What are some of the some of the things that came to your mind when you were told that a loved one had tested positive to HIV?

When both Frank and I found out, my immediate thought was my brother is very ill and he's eventually going to die. I wanted to know everything about HIV/AIDS. I was clueless about the disease and felt helpless.

What are some of the things that have helped you cope or address some of your fears, or understanding of the disease, and learning to live with someone who is HIV positive?

Both Frank and I had no idea that there were so many different types of medications out there and that people can live for many years providing that they find out in the early stage of HIV, before a person starts getting sick. Learning about some of the medical terms and what happens to a person when they have the disease, and how to take care of the person in the latter stage of AIDS, made it easier to cope with my brother being sick.

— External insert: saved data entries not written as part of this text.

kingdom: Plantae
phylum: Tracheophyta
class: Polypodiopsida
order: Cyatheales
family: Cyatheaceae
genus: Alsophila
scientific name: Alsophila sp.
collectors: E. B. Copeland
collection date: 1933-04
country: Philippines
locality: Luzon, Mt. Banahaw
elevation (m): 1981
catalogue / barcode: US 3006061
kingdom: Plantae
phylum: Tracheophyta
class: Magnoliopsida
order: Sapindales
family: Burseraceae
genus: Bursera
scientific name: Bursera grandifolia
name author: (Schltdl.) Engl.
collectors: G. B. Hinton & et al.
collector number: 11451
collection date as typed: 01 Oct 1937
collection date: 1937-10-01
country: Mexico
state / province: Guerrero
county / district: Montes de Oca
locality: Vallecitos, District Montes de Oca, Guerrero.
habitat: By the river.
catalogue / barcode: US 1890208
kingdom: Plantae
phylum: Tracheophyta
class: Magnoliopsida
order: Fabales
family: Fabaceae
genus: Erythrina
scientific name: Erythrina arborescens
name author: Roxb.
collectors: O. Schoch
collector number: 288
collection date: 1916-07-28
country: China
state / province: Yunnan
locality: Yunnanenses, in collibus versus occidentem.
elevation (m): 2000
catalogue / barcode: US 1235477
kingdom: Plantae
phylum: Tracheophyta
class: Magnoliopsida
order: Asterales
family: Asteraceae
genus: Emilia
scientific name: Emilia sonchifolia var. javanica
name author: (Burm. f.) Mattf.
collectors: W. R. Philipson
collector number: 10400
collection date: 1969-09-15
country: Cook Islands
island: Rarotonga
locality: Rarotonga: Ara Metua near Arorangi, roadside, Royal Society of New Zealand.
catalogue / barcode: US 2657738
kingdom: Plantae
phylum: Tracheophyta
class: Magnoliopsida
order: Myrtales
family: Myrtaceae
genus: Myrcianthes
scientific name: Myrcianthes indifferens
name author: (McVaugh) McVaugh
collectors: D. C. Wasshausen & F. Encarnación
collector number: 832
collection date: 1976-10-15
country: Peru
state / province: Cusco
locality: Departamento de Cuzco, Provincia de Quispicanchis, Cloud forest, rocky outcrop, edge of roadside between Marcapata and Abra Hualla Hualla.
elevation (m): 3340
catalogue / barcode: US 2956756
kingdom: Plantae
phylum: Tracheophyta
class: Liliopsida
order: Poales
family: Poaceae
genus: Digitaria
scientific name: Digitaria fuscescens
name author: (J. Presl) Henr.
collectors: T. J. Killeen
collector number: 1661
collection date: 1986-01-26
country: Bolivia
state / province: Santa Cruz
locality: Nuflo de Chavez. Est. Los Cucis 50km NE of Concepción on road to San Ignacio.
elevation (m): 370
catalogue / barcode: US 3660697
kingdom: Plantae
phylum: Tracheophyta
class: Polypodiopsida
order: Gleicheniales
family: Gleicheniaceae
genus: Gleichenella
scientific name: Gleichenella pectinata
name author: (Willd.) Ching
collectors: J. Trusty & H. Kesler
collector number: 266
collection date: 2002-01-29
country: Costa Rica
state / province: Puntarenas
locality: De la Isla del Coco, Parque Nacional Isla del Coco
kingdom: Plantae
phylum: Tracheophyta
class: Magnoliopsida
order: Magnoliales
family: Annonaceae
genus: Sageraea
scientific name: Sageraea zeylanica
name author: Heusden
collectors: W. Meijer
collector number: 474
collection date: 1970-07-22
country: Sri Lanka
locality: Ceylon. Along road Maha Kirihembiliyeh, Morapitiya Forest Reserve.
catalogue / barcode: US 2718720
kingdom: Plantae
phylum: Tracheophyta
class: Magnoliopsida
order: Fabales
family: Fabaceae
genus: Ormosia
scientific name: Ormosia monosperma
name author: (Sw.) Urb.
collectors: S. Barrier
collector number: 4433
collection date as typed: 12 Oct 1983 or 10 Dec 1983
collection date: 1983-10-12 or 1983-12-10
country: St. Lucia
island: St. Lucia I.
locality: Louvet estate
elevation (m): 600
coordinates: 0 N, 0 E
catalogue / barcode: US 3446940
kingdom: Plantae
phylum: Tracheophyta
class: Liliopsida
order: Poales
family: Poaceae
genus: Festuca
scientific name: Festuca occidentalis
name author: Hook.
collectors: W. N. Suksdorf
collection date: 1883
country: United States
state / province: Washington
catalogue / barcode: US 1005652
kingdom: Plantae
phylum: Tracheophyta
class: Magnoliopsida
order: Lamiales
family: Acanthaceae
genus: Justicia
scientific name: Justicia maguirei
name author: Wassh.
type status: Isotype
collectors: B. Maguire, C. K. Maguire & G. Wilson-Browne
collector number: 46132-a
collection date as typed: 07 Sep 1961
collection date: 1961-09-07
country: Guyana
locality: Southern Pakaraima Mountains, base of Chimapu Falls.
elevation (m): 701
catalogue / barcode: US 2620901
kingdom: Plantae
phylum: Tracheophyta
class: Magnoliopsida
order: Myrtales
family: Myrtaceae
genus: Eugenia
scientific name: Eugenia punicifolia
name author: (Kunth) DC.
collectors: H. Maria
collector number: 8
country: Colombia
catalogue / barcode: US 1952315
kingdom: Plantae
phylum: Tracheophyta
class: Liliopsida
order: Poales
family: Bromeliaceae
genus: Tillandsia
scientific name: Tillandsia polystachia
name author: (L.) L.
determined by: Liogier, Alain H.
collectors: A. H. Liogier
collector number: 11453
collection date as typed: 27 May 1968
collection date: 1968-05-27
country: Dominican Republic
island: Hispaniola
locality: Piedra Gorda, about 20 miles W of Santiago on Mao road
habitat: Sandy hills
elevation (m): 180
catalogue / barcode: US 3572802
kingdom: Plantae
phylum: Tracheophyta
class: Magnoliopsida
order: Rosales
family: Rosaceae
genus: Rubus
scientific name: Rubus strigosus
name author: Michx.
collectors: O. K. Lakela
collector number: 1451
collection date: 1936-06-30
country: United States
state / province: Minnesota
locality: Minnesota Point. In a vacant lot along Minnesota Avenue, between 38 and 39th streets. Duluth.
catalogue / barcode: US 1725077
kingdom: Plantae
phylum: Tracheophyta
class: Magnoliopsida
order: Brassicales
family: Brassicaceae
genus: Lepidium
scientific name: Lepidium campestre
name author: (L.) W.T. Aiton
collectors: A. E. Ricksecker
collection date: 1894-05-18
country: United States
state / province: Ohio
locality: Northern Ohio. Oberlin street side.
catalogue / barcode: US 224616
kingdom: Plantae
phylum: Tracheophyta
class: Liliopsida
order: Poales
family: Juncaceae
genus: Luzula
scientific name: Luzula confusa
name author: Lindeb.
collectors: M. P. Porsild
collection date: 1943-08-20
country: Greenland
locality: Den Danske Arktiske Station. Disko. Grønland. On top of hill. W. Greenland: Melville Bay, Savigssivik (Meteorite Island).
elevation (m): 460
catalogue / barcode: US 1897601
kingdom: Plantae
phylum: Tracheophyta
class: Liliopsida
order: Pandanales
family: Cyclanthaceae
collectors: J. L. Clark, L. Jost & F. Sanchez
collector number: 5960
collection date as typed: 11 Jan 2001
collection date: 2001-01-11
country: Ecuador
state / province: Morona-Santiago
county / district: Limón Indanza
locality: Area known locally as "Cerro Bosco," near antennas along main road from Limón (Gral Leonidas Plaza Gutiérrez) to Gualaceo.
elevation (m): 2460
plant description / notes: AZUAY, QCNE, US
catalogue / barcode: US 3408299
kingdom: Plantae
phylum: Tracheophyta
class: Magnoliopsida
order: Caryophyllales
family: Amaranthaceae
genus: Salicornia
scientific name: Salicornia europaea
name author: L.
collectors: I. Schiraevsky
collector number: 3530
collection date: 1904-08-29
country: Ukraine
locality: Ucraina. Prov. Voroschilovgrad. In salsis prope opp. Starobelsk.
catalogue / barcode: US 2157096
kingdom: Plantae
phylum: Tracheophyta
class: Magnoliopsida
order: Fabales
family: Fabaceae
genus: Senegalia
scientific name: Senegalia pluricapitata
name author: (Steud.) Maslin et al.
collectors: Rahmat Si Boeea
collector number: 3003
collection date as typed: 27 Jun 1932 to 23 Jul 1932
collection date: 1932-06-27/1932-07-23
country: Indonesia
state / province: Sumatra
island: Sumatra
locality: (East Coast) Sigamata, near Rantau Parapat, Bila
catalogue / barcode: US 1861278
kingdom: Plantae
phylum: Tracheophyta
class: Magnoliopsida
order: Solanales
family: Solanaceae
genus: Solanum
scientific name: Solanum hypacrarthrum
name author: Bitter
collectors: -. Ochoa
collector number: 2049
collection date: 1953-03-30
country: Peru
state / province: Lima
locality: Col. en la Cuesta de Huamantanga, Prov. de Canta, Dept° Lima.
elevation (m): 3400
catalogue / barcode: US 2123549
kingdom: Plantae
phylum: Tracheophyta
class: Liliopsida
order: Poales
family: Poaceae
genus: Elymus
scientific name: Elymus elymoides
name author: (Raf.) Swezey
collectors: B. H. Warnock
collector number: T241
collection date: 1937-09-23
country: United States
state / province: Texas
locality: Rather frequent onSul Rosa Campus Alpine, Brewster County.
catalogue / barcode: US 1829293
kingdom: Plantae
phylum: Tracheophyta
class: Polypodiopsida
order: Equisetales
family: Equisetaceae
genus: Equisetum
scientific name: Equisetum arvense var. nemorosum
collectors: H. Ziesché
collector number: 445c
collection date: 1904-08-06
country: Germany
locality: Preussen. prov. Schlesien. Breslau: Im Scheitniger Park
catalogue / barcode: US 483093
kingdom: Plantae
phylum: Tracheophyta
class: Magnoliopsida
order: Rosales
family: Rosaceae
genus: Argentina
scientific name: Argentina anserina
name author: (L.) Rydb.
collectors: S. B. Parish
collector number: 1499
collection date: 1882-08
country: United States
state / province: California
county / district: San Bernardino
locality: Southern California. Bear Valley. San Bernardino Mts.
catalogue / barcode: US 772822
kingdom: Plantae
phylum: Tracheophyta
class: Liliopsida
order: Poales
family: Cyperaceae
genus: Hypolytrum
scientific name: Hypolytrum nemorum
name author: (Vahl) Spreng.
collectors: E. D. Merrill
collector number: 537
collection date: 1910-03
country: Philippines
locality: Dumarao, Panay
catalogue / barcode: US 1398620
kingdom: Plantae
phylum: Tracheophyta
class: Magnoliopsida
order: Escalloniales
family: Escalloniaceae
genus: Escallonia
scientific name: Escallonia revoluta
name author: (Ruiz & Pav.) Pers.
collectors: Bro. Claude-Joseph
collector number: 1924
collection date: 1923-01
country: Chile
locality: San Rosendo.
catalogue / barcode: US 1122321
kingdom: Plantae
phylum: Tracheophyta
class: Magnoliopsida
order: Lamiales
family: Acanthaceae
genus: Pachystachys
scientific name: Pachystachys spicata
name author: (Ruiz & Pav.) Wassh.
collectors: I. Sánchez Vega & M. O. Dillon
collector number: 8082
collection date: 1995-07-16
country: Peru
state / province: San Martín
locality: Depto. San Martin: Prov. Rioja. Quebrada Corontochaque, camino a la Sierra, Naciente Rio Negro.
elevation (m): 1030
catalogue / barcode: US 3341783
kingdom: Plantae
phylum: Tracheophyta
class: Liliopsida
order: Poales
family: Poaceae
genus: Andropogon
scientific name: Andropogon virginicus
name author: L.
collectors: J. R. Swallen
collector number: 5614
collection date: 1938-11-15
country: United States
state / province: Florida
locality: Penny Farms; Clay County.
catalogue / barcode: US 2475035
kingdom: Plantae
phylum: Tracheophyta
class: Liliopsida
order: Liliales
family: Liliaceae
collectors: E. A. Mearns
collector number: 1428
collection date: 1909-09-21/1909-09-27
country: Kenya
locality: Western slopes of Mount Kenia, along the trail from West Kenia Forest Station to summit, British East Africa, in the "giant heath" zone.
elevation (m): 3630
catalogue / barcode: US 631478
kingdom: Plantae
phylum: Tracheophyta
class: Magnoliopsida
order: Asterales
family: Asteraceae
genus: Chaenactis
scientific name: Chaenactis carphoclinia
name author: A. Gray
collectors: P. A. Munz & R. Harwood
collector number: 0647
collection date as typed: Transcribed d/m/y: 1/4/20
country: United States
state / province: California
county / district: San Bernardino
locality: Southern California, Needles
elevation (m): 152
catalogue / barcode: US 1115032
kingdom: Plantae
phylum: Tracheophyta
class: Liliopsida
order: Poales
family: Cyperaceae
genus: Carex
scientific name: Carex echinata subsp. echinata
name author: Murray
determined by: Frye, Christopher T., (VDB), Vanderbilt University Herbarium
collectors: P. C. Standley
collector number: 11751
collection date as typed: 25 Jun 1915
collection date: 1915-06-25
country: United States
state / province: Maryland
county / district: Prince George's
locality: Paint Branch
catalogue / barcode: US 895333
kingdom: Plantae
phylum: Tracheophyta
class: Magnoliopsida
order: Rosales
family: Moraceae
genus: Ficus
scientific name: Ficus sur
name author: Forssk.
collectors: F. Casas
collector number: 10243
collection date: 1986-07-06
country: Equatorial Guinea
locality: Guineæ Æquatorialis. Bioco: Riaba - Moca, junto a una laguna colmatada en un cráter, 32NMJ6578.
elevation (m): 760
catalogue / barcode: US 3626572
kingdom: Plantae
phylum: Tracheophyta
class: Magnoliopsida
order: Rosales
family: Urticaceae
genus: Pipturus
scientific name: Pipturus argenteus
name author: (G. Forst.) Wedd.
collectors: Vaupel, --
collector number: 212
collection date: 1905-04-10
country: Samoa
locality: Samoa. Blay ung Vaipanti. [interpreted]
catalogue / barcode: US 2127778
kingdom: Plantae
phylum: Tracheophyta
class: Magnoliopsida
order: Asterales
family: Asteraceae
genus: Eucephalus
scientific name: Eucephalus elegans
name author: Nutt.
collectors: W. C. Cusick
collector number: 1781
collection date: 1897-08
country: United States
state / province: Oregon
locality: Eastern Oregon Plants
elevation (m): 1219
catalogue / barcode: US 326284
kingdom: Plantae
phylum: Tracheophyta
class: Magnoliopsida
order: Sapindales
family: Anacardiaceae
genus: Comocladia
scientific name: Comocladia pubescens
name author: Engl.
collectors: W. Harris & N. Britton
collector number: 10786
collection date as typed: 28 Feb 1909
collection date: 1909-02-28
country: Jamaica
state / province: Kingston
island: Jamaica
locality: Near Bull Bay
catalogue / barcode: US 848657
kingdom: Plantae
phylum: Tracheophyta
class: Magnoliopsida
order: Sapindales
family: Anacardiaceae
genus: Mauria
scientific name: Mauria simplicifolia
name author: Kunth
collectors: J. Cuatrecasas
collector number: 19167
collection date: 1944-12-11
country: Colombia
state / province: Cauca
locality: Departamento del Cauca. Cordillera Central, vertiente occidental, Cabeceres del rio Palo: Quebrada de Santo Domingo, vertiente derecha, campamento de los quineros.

What would you say to someone who is newly diagnosed?

You are loved, the disease doesn't define who you are.

To the relative of someone who recently tested positive - your relative needs your support right now. The disease has not changed the person; they are not lepers or contagious by touching, caring, helping and loving them.

One who has not disclosed their status - I would tell them that as long as they have a strong mental support system in place, when they are ready to tell their relative they will do so on their own time. Although if it is your spouse or partner, that disclosure needs to happen as soon as possible - love means sharing, both the good and not so good.

Is there anything that you would like to share?

I never thought in my wildest dreams that my family would have to deal with this type of disease, but it does go to show that anyone can get it. My brother lived in the village pretty much all his life and his contacts were from that area. He was heterosexual, a very quiet, unassuming, shy Native man. We as Native peoples of Alaska have survived over the many years by facing our challenges head on rather than ignoring or disregarding them.
What's so different about HIV? We cannot let pride get in the way of facing any predator (disease) that has the potential of our ethnic extinction. We have survived thus far using our innate instinct for survival. Let us continue with our heads held high and preserve our people. Let it not be said of our generation, that we are responsible for the extinction of our culture and indigenous peoples, by not taking care of each other. One of our values is taking care of the tribe.

Anything else you would like to say about having a relative living with HIV or AIDS?

Your relative; whether it be your sister, aunt, uncle, dad, mom, cousin or brother, they are still your relative and what if it was you that was infected? Would you want your relatives to turn their back on you?